Planning for a strategic trade show

Last week, we discussed why you shouldn’t skip a trade show. During that conversation, I mentioned that you need to work trade shows strategically and with a plan.

This week, I’d like to elaborate on what that means. In order to do that, let’s break down what happens at a trade show.

Who attends a trade show?

First, let’s consider who goes to a trade show, as that’s a critical piece in planning what you do.

Attendees break down into two or three groups. You’ll have up and comers and newbies to the business of all ages. You’ll also have industry veterans – people “everyone” knows. They may have worked for several vendors and/or market leaders in the industry.

The industry veterans may have created groundbreaking new products, processes or services in your industry. Some of them will be so knowledgeable and so well-networked that they are not only the go to person for anyone who needs an answer, but they’re also right person to offer the backstory on that answer and can give you a list of the subject matter experts who know even more about that particular topic than they do.

These attendees will work at your clients, competitors, partners and prospects. Your trade show strategy needs to consider how your pre-show and post-show marketing communicates with each of these attendee subgroups. Your products and services are often targeted at different expertise levels, sophistication levels, experience and/or business sizes. Your booth’s message and the overall presence you have at the show needs to be crystal clear about communicating in a way that provokes attendees to think to themselves, “Those are exactly the people I need to work with.

Smart attendees come to the show with a plan. They want to meet certain vendors, find certain products, investigate certain services and renew their relationships with existing vendors. Think about how you can help an attendee get the most out of the show. How you do that may differ for clients vs. prospects.

Partners and competitors

Shows give you a unique opportunity to meet partners, improve your network, discuss plans and check up on competitors. Don’t be shy about introducing yourself to the people in your competition’s booth and be pleasant about it. You never know what a conversation will lead to. Even the largest industries boil down to a network of influencers who set the tone and make things happen. You want to know who those people are and you want them to know of you, particularly if you intend to be one of them.

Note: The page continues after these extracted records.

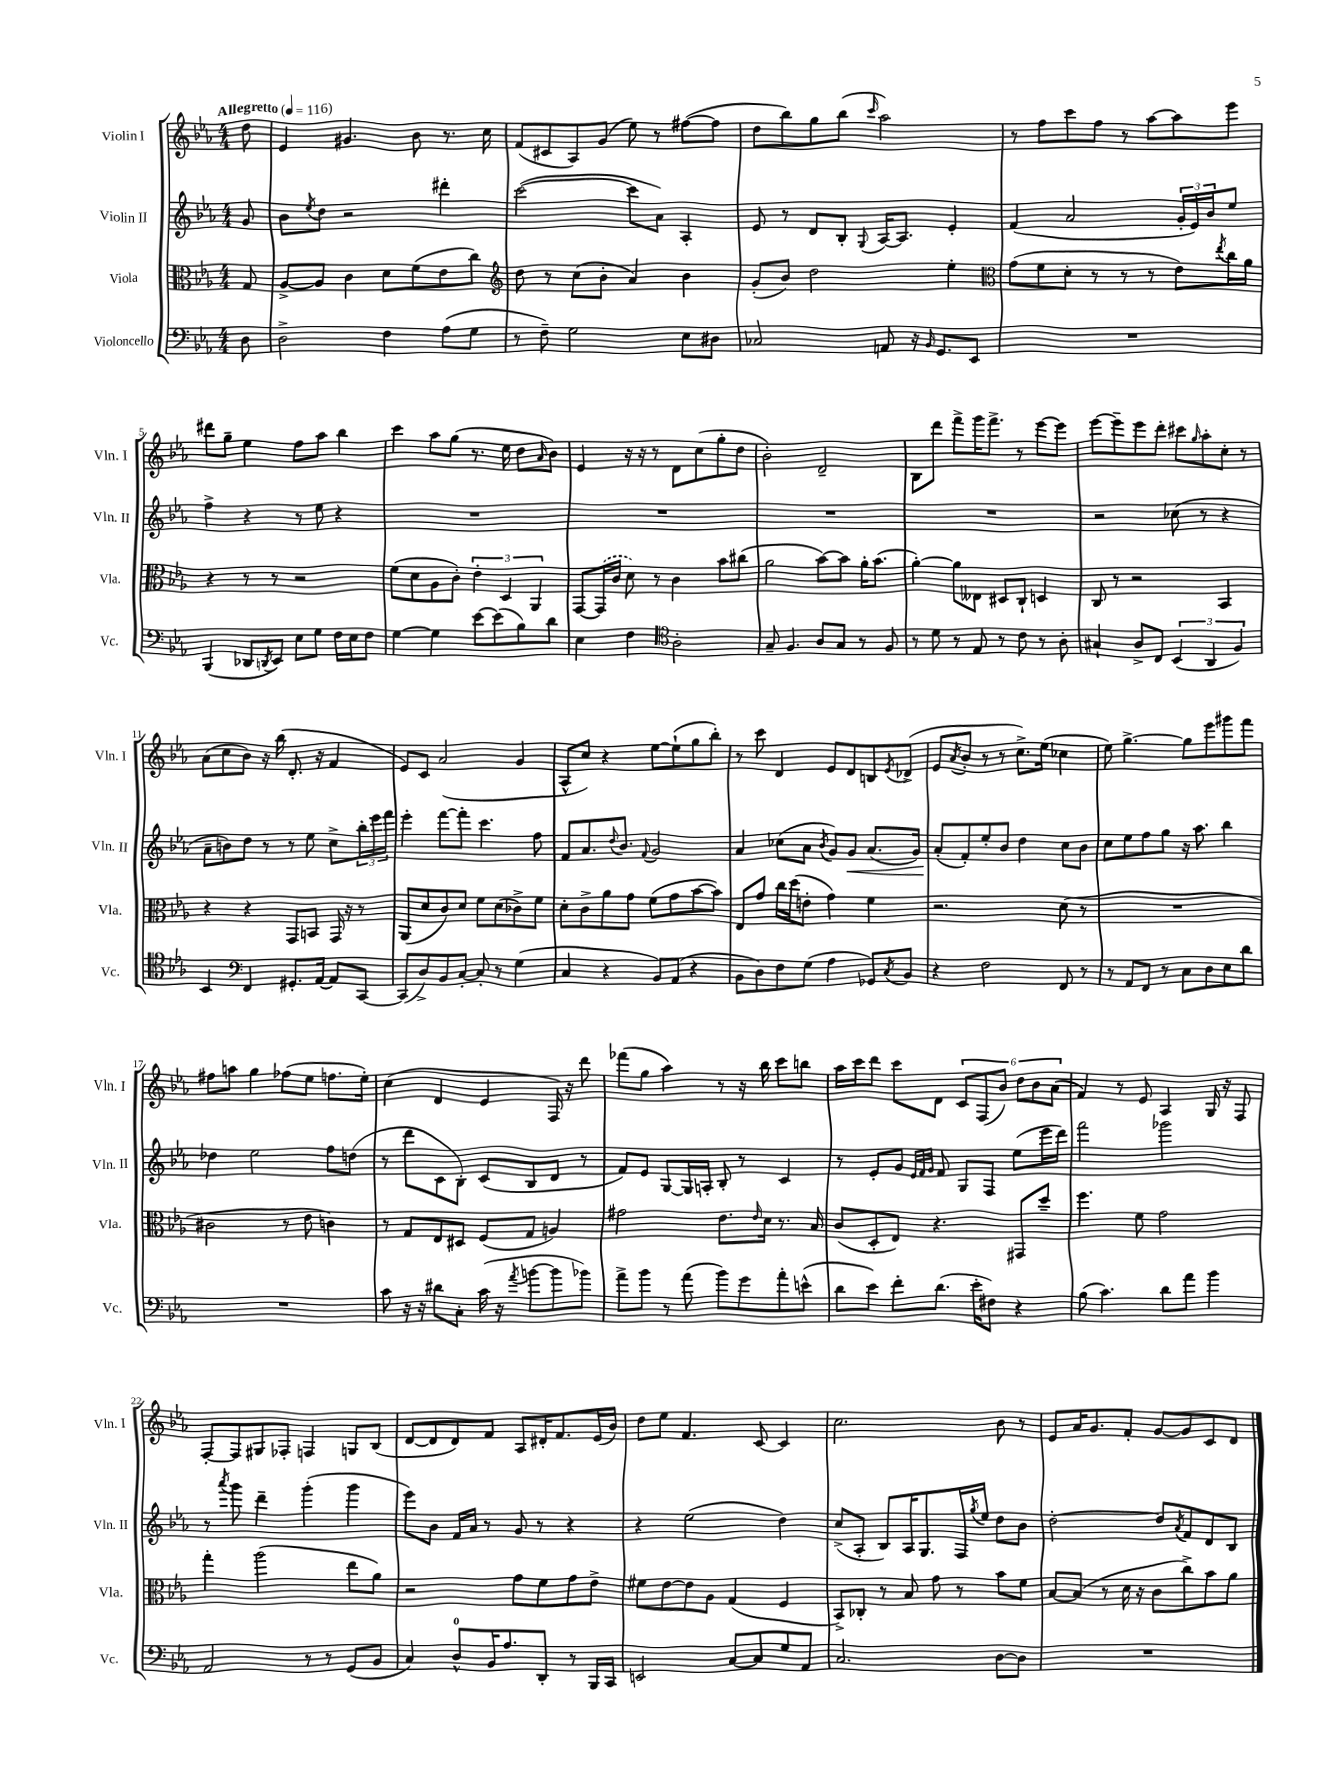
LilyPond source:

<<
\new StaffGroup <<
\new Staff = "s0" \with { instrumentName = "Violin I" shortInstrumentName = "Vln. I" } {
    \clef treble \key ees \major \numericTimeSignature \time 4/4 \partial 8 \tempo "Allegretto" 4 = 116
    d''8 |
    ees'4 gis'4. bes'8 r8. c''16 |
    f'8( cis'8 aes8) g'8( ees''8) r8 fis''8~( fis''8 |
    d''8 bes''8) g''8 bes''8( \grace { c'''16 } aes''2) |
    r8 f''8 c'''8 f''8 r8 aes''8~ aes''8 ees'''8 |
    dis'''8 g''8-- ees''4 f''8 aes''8 bes''4 |
    c'''4 aes''8 g''8( r8. ees''16 d''8 \grace { aes'16 } bes'8) |
    ees'4 r16 r16 r8 d'8 c''8( g''8-. d''8 |
    bes'2-.) d'2-- |
    bes8 d'''8 f'''8-> g'''16 f'''8.-> r8 ees'''8~ ees'''8 |
    ees'''8~ ees'''8-- ees'''8 d'''8-. cis'''8 \grace { g''16 } aes''8-. c''8-. r8 |
    aes'8( c''8 bes'8) r16 bes''16( d'8.-. r16 f'4 |
    ees'8) c'8 aes'2( g'4 |
    aes8-^ c''8) r4 ees''8~ ees''8-!( g''8 bes''8-.) |
    r8 c'''8 d'4 ees'8 d'8 b8 \acciaccatura { ees'8 } des'8->( |
    ees'8 \acciaccatura { aes'8 } bes'8-. r8 r8 c''8.->) ees''16( ces''4 |
    ees''8) g''4.~-> g''8 ees'''8 gis'''8 f'''8 |
    fis''8 a''8 g''4 fes''8( ees''8 f''8. ees''16-.) |
    c''4( d'4 ees'4 f16) r16 d'''8 |
    fes'''8( g''8 aes''4) r8 r16 bes''16 c'''8 b''8 |
    aes''16 c'''16 d'''8 c'''8 d'8 \tuplet 6/4 { c'8 f8( bes'8) d''8 bes'8 aes'8( } |
    f'4) r8 ees'8 aes4 g16 r16 f8 |
    f8~-. f8 gis8 fes8-. f4 g8 bes8( |
    d'8~ d'8 d'8) f'8 aes8 dis'16-. f'8. ees'16( bes'16) |
    d''8 ees''8 f'4. c'8~ c'4 |
    c''2. bes'8 r8 |
    ees'8 aes'16 g'8. f'8-. g'8~ g'8 c'8 d'8 \bar "|." |
}
\new Staff = "s1" \with { instrumentName = "Violin II" shortInstrumentName = "Vln. II" } {
    \clef treble \key ees \major \numericTimeSignature \time 4/4 \partial 8
    g'8 |
    bes'8 \acciaccatura { ees''8 } d''8 r2 dis'''4-. |
    c'''2~( c'''8 aes'8) aes4-. |
    ees'8 r8 d'8 bes8-. \appoggiatura { g8 } aes16~ aes8. ees'4-. |
    f'4( aes'2 \tuplet 3/2 { g'16-. ees'16) bes'16 } ees''8 |
    f''4-> r4 r8 ees''8 r4 |
    R1 |
    R1 |
    R1 |
    R1 |
    r2 ces''8( r8 r4 |
    aes'8-- b'8) d''8 r8 r8 ees''8 c''8-> \tuplet 3/2 { bes''16-. ees'''16 f'''16 } |
    ees'''4-. f'''8~ f'''8-. c'''4. f''8 |
    f'8 aes'8. \appoggiatura { d''8 } bes'8. \appoggiatura { f'8 } g'2 |
    aes'4 ces''8( aes'8 \acciaccatura { bes'8 } g'8) g'8\< aes'8.( g'16) |
    aes'8-.\!( f'8-.) ees''8-. bes'8 d''4 c''8 bes'8 |
    c''8 ees''8 f''8 g''8 r16 aes''8. bes''4 |
    des''4 ees''2 f''8 d''8( |
    r8 d'''8 c'8 bes8-.) c'8( bes8 d'8 r8 |
    f'8) ees'8 g8~ g16 a16-. bes8-. r8 c'4 |
    r8 ees'8-. g'8 \grace { ees'32 f'32 g'32 } f'8 g8 f8 ees''8( ees'''16 d'''16) |
    f'''2 ges'''2 |
    r8 \acciaccatura { aes'''8 } g'''8 d'''4-- g'''4-.( g'''4 |
    ees'''8) bes'8 f'16 aes'16 r8 g'8 r8 r4 |
    r4 ees''2( d''4) |
    c''8->( aes8-. bes8) aes16 g8. f16 \acciaccatura { g''8 } ees''16 d''8 bes'8 |
    d''2~-. d''8 \acciaccatura { aes'8 } f'8 d'8 bes8 \bar "|." |
}
\new Staff = "s2" \with { instrumentName = "Viola" shortInstrumentName = "Vla." } {
    \clef alto \key ees \major \numericTimeSignature \time 4/4 \partial 8
    g8 |
    aes8~-> aes8 c'4 d'8 f'8( ees'8 c''8) |
    \clef treble d''8 r8 c''8( bes'8-. aes'4) bes'4 |
    g'8-.( bes'8) d''2 ees''4-. |
    \clef alto g'8( f'8 d'8-. r8 r8 r8 ees'8) \acciaccatura { ees''8 } c''16 aes'16 |
    r4 r8 r8 r2 |
    f'8( d'8 aes8 c'8-.) \tuplet 3/2 { ees'4-. d4 aes,4 } |
    g,8~ \once \slurDashed g,16( c'16 d'8) r8 c'4 bes'8 cis''8( |
    aes'2 bes'8~) bes'8 aes'16-. bes'8.( |
    aes'4~-.) aes'8 eeses8 dis8 c8-! d4 |
    c8 r8 r2 bes,4 |
    r4 r4 g,8 b,8 g,16 r16 r8 |
    aes,8( d'8 c'8) d'8 f'8 d'8( ces'8->) f'8 |
    d'8-. c'8-> aes'8 g'8 f'8( g'8 bes'8~ bes'8) |
    ees8 g'8 c''16 d''16( e'8-. g'4) f'4 |
    r2. d'8( r8 |
    R1 |
    cis'2 r8 ees'8 c'4) |
    r8 g8 ees8 dis8 f8( g8 a4) |
    gis'2 ees'8. \grace { ees'16 } d'16 r8. bes16 |
    c'8( d8-. ees8) r4. gis,8 d''8-- |
    f''4. f'8 g'2 |
    g''4-. aes''2( ees''8 aes'8) |
    r2 g'8 f'8 g'8 ees'8-> |
    fis'8 ees'8~ ees'8 aes8 g4( f4 |
    bes,8->) ces8-. r8 bes8 g'8 r8 bes'8 f'8 |
    bes8~ bes8( r8 d'16 r16 c'8 c''8->) bes'8 aes'8 \bar "|." |
}
\new Staff = "s3" \with { instrumentName = "Violoncello" shortInstrumentName = "Vc." } {
    \clef bass \key ees \major \numericTimeSignature \time 4/4 \partial 8
    d8 |
    d2-> f4 aes8( g8 |
    r8 f8--) g2 ees8 dis8 |
    ces2 a,8 r16 \grace { bes,16 } g,8. ees,8 |
    R1 |
    bes,,4( des,8 \acciaccatura { d,8 } ees,8) ees8 g8 f16 ees16 f8 |
    g4~ g4 ees'8~ ees'8( bes8) d'8 |
    ees4 f4 \clef tenor aes2-. |
    g8-- f4. aes8 g8 r8 f8 |
    r8 d'8 r8 ees8 r8 c'8 r8 aes8-. |
    gis4-! aes8-> c8 \tuplet 3/2 { bes,4( aes,4 f4) } |
    bes,4 \clef bass f,4 gis,8.-. aes,16~ aes,8 c,8~ |
    c,8( d8->) bes,8 c8~-. c8-. r8 g4( |
    c4 r4 bes,8) aes,8( r4 |
    bes,8 d8) f8 g8( aes4 ges,8) \acciaccatura { c8 } bes,8 |
    r4 f2 f,8 r8 |
    r8 aes,8 f,8 r8 c8 d8 ees8 d'8 |
    R1 |
    c'8 r16 r16 dis'8 c8-. c'16( r16 \acciaccatura { aes'8 } b'8~ b'8 bes'8) |
    aes'8-> bes'8 r8 aes'8( bes'8) g'8 aes'8-. e'8-^( |
    d'8 ees'8) f'8-. d'8.( ees'16-. fis8) r4 |
    bes8( c'4.) d'8 aes'8 bes'4 |
    aes,2 r8 r8 g,8( bes,8 |
    c4) d8-0-^ bes,16 aes8. d,8-. r8 bes,,16 c,16 |
    e,2 c8~ c8 g8 aes,8 |
    c2. d8~ d8 |
    R1 \bar "|." |
}
>>
>>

Their booth and overall presence at the show will say a lot of how they’re doing, what they intend to get out of the show and how important the show’s audience is to their business. Study what they’re doing – and what they’re not doing. You might get ideas (or not), but knowing what they’re doing will help you understand what this show means to them.

Email and the phone are great when you have no choice, but face to face discussions with potential and existing partners can be far more productive means of communicating, while building and strengthening the relationships that great partnerships require. Take advantage of the brief face time you have with them.

Run up and follow up

One of the biggest differences between companies that leverage their appearance at a trade show and those who don’t is what they do before and after the show.

Today’s shows either seem to be growing or shrinking. How will they find you? How will they recognize your booth from the other end of the aisle? Why should they make the effort to attend a shrinking, but still-important show? What important client-only events should they attend?

Your communications prior to the show should help them not only be a better attendee, but also help them learn and plan how to make the most of the resources your business will be offering at the show.

Will your experts be there? Trying to get some private time in a busy booth to discuss a client’s not-so-public projects doesn’t work too well. Give them time to set appointments in advance in non show floor time where possible.

We’ve only scraped the surface of what you need to think about when planning a strategic trade show appearance, but this is where you start.